38th Annual Meeting of the Society for Invertebrate Pathology

August 7-11, 2005  Anchorage, Alaska, U.S.A
   

Sense and sensibility in the Genomic Age

Richard A. Humber
USDA-ARS Plant, Soil & Nutrition Laboratory, Tower Road, Ithaca, NY 14853-2901, USA

Let us assume that a complete genomic sequence of Beauveria bassiana or Metarhizium anisopliae will be available in the near future. Which fungus will or should be the sequenced first? Which isolate should be chosen? Once one of these fungi is sequenced, some major questions need to be asked: Which fungi should be next and why? Which NONentomopathogenic fungi need sequencing to provide appropriate standards to evaluate the entomopathogen’s genes? Innumerable such specific questions arise. And questions must also be raised about what will be done with the information gained from such sequences. Other speakers in this symposium address some of these questions, but it is also time to ask some very BIG questions that might help to unlock greater understandings of the systematics, phylogeny, ecology, and overall organismal and population population of these fungi.
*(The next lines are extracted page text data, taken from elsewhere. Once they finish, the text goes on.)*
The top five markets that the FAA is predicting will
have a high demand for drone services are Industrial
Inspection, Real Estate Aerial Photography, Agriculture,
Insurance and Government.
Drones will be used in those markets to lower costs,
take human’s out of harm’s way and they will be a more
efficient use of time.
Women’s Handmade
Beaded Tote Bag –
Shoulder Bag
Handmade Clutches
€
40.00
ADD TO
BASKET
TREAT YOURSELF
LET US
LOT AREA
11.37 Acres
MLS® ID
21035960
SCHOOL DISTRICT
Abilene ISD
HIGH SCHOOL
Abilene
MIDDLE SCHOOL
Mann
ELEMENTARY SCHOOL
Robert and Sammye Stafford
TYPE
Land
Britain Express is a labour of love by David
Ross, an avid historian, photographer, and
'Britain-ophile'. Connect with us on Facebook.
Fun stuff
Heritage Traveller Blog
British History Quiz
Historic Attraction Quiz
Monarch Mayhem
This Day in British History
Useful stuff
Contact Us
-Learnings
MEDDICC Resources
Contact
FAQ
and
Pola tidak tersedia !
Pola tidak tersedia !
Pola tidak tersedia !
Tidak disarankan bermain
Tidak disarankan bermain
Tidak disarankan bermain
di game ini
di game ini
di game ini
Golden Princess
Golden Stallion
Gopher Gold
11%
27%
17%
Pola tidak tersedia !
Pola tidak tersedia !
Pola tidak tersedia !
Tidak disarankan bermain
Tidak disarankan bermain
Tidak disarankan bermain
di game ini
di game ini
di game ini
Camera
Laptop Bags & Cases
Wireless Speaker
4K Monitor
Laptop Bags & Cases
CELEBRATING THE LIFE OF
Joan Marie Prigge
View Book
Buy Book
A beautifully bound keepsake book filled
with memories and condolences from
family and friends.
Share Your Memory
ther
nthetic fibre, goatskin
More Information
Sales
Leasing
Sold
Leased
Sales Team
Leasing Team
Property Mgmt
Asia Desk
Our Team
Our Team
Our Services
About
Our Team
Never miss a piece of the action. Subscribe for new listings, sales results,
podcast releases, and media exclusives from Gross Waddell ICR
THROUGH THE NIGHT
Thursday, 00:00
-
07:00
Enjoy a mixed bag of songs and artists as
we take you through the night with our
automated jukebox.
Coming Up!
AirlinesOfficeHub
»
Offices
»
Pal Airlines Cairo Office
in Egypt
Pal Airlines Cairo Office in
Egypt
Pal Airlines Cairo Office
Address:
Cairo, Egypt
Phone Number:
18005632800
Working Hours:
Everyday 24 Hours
Now that the complete life histories of Beauveria, Metarhizium, and other clavicipitaceous entomopathogens are better understood, it will be time to push boldly towards an integration of our understandings of these fungi, their roles in the environment, and how they operate throughout their life history in a manner wholly unanticipated only a few short years ago.

This abstract may not be cited or reproduced.